* Job item *
Reproduce, word for word, every line of text in each of the records below.
BEGIN Task data
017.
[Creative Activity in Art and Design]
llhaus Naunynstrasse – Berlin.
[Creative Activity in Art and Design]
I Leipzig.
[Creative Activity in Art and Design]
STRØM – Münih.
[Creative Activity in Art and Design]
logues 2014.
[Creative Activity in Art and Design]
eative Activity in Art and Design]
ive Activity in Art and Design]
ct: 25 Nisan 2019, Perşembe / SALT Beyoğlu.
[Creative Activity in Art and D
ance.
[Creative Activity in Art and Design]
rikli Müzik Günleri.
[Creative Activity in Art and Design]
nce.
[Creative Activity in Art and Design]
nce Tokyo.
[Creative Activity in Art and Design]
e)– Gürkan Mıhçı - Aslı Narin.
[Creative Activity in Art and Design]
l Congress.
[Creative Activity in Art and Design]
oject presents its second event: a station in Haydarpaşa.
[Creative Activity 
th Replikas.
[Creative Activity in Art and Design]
END Task data
* Solution below *
017.
[Creative Activity in Art and Design]
llhaus Naunynstrasse – Berlin.
[Creative Activity in Art and Design]
I Leipzig.
[Creative Activity in Art and Design]
STRØM – Münih.
[Creative Activity in Art and Design]
logues 2014.
[Creative Activity in Art and Design]
eative Activity in Art and Design]
ive Activity in Art and Design]
ct: 25 Nisan 2019, Perşembe / SALT Beyoğlu.
[Creative Activity in Art and D
ance.
[Creative Activity in Art and Design]
rikli Müzik Günleri.
[Creative Activity in Art and Design]
nce.
[Creative Activity in Art and Design]
nce Tokyo.
[Creative Activity in Art and Design]
e)– Gürkan Mıhçı - Aslı Narin.
[Creative Activity in Art and Design]
l Congress.
[Creative Activity in Art and Design]
oject presents its second event: a station in Haydarpaşa.
[Creative Activity 
th Replikas.
[Creative Activity in Art and Design]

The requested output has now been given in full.